____ Records provided
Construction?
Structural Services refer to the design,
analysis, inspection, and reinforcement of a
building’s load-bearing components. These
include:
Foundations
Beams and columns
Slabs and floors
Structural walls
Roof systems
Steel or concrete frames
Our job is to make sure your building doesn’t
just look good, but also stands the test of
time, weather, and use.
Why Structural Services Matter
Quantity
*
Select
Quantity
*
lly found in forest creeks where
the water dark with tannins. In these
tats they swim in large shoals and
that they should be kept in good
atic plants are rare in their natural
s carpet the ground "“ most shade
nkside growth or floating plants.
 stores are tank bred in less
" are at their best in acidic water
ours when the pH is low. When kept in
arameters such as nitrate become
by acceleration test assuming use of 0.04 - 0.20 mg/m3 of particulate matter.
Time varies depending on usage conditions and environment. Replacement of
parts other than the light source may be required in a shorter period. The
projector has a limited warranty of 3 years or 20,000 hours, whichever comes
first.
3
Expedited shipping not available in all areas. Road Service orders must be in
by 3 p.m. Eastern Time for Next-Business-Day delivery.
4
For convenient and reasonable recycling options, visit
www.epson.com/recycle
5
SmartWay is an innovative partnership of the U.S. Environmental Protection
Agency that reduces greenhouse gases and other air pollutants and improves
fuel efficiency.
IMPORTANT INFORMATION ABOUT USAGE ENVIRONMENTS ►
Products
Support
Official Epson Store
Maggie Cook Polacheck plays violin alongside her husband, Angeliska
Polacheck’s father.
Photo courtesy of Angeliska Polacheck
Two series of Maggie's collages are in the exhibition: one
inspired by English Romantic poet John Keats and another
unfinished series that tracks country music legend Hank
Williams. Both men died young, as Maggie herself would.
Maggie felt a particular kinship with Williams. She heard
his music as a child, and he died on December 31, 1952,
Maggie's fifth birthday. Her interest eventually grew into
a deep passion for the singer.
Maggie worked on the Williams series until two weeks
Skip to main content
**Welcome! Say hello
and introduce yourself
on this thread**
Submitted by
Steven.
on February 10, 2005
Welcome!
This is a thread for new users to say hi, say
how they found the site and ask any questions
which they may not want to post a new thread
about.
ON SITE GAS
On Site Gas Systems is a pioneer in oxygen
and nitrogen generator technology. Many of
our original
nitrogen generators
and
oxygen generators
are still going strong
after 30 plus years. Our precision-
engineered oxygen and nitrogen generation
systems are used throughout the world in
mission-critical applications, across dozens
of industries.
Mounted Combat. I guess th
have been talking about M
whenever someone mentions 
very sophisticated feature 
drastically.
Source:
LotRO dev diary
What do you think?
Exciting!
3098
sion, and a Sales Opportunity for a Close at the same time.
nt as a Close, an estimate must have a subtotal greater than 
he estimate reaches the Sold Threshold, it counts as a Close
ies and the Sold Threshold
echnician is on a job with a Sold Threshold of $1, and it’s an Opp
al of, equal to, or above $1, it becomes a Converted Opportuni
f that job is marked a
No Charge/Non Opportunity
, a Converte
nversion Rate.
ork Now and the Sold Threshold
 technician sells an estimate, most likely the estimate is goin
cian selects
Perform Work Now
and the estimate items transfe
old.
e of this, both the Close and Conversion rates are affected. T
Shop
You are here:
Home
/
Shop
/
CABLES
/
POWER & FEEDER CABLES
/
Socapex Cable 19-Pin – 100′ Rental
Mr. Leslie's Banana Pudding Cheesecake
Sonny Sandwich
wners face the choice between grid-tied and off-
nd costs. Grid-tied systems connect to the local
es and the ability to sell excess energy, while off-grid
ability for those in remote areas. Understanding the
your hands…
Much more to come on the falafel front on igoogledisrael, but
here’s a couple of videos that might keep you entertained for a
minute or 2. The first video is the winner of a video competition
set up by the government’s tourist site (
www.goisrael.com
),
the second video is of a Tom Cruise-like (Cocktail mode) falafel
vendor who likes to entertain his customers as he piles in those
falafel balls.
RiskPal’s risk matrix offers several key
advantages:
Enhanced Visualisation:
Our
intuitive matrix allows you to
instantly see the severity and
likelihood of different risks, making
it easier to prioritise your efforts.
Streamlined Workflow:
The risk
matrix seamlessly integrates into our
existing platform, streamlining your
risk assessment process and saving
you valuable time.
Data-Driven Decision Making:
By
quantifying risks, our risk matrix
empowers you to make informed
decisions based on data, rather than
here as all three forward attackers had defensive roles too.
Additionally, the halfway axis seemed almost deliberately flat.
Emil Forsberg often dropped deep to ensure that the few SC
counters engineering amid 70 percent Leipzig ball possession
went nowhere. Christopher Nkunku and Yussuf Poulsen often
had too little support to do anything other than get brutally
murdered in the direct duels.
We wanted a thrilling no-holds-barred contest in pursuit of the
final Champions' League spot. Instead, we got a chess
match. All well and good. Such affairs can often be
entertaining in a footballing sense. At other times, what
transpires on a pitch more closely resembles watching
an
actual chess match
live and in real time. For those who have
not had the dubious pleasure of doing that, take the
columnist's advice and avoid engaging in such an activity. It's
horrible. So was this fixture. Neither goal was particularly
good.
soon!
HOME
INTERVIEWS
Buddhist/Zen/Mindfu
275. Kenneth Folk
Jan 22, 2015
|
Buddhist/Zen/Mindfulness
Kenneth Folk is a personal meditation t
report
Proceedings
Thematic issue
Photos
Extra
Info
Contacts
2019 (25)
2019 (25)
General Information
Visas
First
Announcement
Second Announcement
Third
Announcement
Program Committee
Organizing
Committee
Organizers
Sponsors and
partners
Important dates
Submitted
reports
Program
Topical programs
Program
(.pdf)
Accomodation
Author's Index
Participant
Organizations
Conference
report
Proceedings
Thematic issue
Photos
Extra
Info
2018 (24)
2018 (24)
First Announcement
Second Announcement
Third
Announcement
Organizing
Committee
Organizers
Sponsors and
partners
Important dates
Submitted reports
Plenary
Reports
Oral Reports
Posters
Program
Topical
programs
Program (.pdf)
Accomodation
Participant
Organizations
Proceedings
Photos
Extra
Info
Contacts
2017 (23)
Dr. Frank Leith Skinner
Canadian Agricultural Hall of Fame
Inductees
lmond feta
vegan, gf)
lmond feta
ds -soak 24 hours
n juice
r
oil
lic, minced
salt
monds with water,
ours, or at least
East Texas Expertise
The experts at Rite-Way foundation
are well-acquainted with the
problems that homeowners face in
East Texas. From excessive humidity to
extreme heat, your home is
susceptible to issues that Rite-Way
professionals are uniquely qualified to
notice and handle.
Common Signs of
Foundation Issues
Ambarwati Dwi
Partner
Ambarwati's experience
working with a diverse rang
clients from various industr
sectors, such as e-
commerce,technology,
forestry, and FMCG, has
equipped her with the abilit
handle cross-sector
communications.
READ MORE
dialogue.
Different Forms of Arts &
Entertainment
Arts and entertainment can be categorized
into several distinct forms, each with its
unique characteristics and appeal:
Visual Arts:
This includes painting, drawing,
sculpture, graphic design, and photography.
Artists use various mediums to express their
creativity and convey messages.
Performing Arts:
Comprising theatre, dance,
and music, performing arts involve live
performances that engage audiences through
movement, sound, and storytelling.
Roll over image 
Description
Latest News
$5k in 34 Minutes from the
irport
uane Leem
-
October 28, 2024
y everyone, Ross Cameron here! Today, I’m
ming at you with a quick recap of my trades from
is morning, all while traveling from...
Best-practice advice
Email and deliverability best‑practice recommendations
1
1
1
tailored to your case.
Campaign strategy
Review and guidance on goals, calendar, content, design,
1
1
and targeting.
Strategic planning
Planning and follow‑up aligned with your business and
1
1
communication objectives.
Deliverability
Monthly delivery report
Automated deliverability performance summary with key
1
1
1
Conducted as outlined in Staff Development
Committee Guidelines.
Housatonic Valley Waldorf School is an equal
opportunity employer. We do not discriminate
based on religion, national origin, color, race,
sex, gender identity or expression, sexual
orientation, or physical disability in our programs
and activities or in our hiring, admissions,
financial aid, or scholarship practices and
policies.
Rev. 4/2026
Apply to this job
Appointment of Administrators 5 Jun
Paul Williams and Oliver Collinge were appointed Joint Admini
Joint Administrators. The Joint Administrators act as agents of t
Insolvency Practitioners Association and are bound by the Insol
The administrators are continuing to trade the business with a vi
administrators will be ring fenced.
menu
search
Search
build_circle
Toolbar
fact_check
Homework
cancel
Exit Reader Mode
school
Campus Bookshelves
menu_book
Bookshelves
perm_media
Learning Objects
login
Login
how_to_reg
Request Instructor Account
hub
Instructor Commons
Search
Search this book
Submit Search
________
→ **Brief**
Look through the records for the string "based". Copy every line that has it.

→ **Solution for this problem**
decisions based on data, rather than
based on religion, national origin, color, race,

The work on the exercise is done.